(Recorded data)
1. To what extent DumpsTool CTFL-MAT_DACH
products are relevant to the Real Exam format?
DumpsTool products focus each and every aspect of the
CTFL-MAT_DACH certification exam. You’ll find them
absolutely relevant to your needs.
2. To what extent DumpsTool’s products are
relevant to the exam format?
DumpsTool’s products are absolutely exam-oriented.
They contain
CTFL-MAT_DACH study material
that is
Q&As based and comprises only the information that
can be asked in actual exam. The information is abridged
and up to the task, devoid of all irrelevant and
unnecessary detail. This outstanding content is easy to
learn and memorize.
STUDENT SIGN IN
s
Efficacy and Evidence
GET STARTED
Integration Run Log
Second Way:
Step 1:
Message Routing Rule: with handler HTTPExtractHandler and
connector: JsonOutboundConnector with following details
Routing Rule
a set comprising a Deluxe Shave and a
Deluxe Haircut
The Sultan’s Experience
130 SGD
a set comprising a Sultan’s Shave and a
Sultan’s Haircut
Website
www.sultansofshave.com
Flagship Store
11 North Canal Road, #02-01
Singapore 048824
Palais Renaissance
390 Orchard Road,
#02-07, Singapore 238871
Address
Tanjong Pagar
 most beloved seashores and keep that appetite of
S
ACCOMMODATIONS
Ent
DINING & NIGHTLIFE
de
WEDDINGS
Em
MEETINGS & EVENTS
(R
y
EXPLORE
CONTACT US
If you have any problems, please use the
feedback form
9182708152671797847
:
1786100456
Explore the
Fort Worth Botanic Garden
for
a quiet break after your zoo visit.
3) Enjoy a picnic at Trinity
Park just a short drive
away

-- JOB --
The line containing "3) Enjoy a picnic at Trinity" and every line after it, through the last one above, should be written out word for word.

-- RESPONSE TO THE TASK --
3) Enjoy a picnic at Trinity
Park just a short drive
away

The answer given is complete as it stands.